The task: Can you carry on the forum post about the "Invalid UTF8 encoding" error in Java XML processing, starting after its last line?

简体   繁体   中英

Invalid UTF8 encoding on processing xml file

I have a Java code that process an XML file to read some values. I got an error : Invalid UTF8 encoding , I tried to copy the file contents in an other file on NotePad++ , the process worked fine but if I only save the file as an other name it's give the same error. Sorry, I can not put my XML file here because it is too big I will put only the header and trailer . Any help is appreciated to resolve this error. my java code to process xml file :

XPathFactory f=XPathFactory.newInstance();
    XPath x=f.newXPath();

    InputSource source=new InputSource(new FileInputStream("C:\\Users\\cc\\eclipse-workspace\\data\\file.xml") );
    InputSource source2=new InputSource(new FileInputStream("C:\\Users\\cc\\eclipse-workspace\\data\\file.xml") );

    XPathExpression trlr=x.compile("pers/trailer/text()");
    XPathExpression hdr=x.compile("pers/header/CD/text()");

    String s=trlr.evaluate(source);
    String s2=hdr.evaluate(source2);
    System.out.println("header :"+s+" trailer"+s2);

pers is the root tag in the xml file:

XML file looks like this :

<?xml version = '1.0' encoding = 'UTF-8'?>
<pers>
 <header>555</header>
 .
 .
 .
 .
 <trailer>666</trailer>

</pers>

stack trace :

java.io.UTFDataFormatException: Invalid UTF8 encoding.
    at oracle.xml.parser.v2.XMLUTF8Reader.checkUTF8Byte(XMLUTF8Reader.java:229)
    at oracle.xml.parser.v2.XMLUTF8Reader.readUTF8Char(XMLUTF8Reader.java:274)
    at oracle.xml.parser.v2.XMLUTF8Reader.fillBuffer(XMLUTF8Reader.java:189)
    at oracle.xml.parser.v2.XMLByteReader.saveBuffer(XMLByteReader.java:452)
    at oracle.xml.parser.v2.XMLReader.fillBuffer(XMLReader.java:2776)
    at oracle.xml.parser.v2.XMLReader.scanNameChars(XMLReader.java:1352)
    at oracle.xml.parser.v2.XMLReader.readQName(XMLReader.java:2149)
    at oracle.xml.parser.v2.NonValidatingParser.parseElement(NonValidatingParser.java:1579)
    at oracle.xml.parser.v2.NonValidatingParser.parseRootElement(NonValidatingParser.java:448)

Data under study:
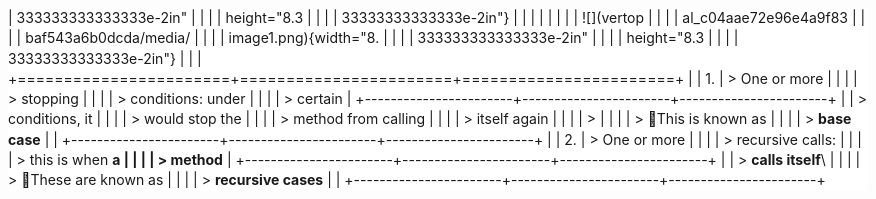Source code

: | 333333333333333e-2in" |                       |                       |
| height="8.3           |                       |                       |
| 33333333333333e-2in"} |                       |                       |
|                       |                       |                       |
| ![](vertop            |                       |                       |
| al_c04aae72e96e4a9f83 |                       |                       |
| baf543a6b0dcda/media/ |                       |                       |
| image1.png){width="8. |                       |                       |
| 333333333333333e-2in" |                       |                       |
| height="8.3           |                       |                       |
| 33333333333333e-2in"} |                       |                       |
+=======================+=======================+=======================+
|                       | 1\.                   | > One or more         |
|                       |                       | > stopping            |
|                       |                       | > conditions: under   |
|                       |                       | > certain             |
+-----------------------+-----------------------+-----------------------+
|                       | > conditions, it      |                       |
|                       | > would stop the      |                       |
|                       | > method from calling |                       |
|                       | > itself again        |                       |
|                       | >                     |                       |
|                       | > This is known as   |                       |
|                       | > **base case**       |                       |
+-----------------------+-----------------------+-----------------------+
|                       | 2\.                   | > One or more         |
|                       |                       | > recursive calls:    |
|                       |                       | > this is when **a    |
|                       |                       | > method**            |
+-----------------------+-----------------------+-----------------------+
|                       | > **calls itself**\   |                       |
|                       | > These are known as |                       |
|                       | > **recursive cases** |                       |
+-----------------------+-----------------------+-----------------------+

Answer below:
    at oracle.xml.parser.v2.NonValidatingParser.parseDocument(NonValidatingParser.java:394)
    at oracle.xml.parser.v2.XMLParser.parse(XMLParser.java:236)
    at oracle.xml.jaxp.JXDocumentBuilder.parse(JXDocumentBuilder.java:175)
    at com.sun.org.apache.xpath.internal.jaxp.XPathExpressionImpl.evaluate(XPathExpressionImpl.java:302)
    at com.sun.org.apache.xpath.internal.jaxp.XPathExpressionImpl.evaluate(XPathExpressionImpl.java:332)
    at tasklets.HeaderFooter.execute(HeaderFooter.java:39)
    at org.springframework.batch.core.step.tasklet.TaskletStep$ChunkTransactionCallback.doInTransaction(TaskletStep.java:406)
    at org.springframework.batch.core.step.tasklet.TaskletStep$ChunkTransactionCallback.doInTransaction(TaskletStep.java:330)
    at org.springframework.transaction.support.TransactionTemplate.execute(TransactionTemplate.java:133)
    at org.springframework.batch.core.step.tasklet.TaskletStep$2.doInChunkContext(TaskletStep.java:272)
    at org.springframework.batch.core.scope.context.StepContextRepeatCallback.doInIteration(StepContextRepeatCallback.java:81)
    at org.springframework.batch.repeat.support.RepeatTemplate.getNextResult(RepeatTemplate.java:374)
    at org.springframework.batch.repeat.support.RepeatTemplate.executeInternal(RepeatTemplate.java:215)
    at org.springframework.batch.repeat.support.RepeatTemplate.iterate(RepeatTemplate.java:144)
    at org.springframework.batch.core.step.tasklet.TaskletStep.doExecute(TaskletStep.java:257)
    at org.springframework.batch.core.step.AbstractStep.execute(AbstractStep.java:200)
    at org.springframework.batch.core.job.SimpleStepHandler.handleStep(SimpleStepHandler.java:148)
    at org.springframework.batch.core.job.flow.JobFlowExecutor.executeStep(JobFlowExecutor.java:64)
    at org.springframework.batch.core.job.flow.support.state.StepState.handle(StepState.java:67)
    at org.springframework.batch.core.job.flow.support.SimpleFlow.resume(SimpleFlow.java:169)
    at org.springframework.batch.core.job.flow.support.SimpleFlow.start(SimpleFlow.java:144)
    at org.springframework.batch.core.job.flow.FlowJob.doExecute(FlowJob.java:134)
    at org.springframework.batch.core.job.AbstractJob.execute(AbstractJob.java:306)
    at org.springframework.batch.core.launch.support.SimpleJobLauncher$1.run(SimpleJobLauncher.java:135)
    at org.springframework.core.task.SyncTaskExecutor.execute(SyncTaskExecutor.java:50)
    at org.springframework.batch.core.launch.support.SimpleJobLauncher.run(SimpleJobLauncher.java:128)
    at main.IncomeResponseFile.main(IncomeResponseFile.java:39)
--------------- linked to ------------------
javax.xml.xpath.XPathExpressionException: java.io.UTFDataFormatException: Invalid UTF8 encoding.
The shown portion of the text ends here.